_Problem requirements_
Restate all the data exactly, so that each line is the same as before.

_Extracted entries_

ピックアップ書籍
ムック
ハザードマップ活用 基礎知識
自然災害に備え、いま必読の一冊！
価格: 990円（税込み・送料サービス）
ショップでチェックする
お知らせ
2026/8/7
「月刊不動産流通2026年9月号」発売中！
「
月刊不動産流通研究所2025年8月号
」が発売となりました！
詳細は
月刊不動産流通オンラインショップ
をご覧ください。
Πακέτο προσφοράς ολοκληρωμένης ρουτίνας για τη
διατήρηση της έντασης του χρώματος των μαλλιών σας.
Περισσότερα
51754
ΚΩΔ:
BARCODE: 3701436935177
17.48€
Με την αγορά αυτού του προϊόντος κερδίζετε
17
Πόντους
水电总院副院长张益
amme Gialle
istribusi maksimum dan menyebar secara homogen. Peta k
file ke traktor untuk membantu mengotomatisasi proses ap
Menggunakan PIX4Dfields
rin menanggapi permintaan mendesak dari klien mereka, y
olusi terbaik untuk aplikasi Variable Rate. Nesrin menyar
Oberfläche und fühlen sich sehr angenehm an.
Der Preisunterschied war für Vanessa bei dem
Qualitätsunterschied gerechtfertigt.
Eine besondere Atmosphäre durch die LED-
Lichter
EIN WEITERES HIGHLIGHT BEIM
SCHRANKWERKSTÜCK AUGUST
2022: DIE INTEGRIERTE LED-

_Solution_
ピックアップ書籍
ムック
ハザードマップ活用 基礎知識
自然災害に備え、いま必読の一冊！
価格: 990円（税込み・送料サービス）
ショップでチェックする
お知らせ
2026/8/7
「月刊不動産流通2026年9月号」発売中！
「
月刊不動産流通研究所2025年8月号
」が発売となりました！
詳細は
月刊不動産流通オンラインショップ
をご覧ください。
Πακέτο προσφοράς ολοκληρωμένης ρουτίνας για τη
διατήρηση της έντασης του χρώματος των μαλλιών σας.
Περισσότερα
51754
ΚΩΔ:
BARCODE: 3701436935177
17.48€
Με την αγορά αυτού του προϊόντος κερδίζετε
17
Πόντους
水电总院副院长张益
amme Gialle
istribusi maksimum dan menyebar secara homogen. Peta k
file ke traktor untuk membantu mengotomatisasi proses ap
Menggunakan PIX4Dfields
rin menanggapi permintaan mendesak dari klien mereka, y
olusi terbaik untuk aplikasi Variable Rate. Nesrin menyar
Oberfläche und fühlen sich sehr angenehm an.
Der Preisunterschied war für Vanessa bei dem
Qualitätsunterschied gerechtfertigt.
Eine besondere Atmosphäre durch die LED-
Lichter
EIN WEITERES HIGHLIGHT BEIM
SCHRANKWERKSTÜCK AUGUST
2022: DIE INTEGRIERTE LED-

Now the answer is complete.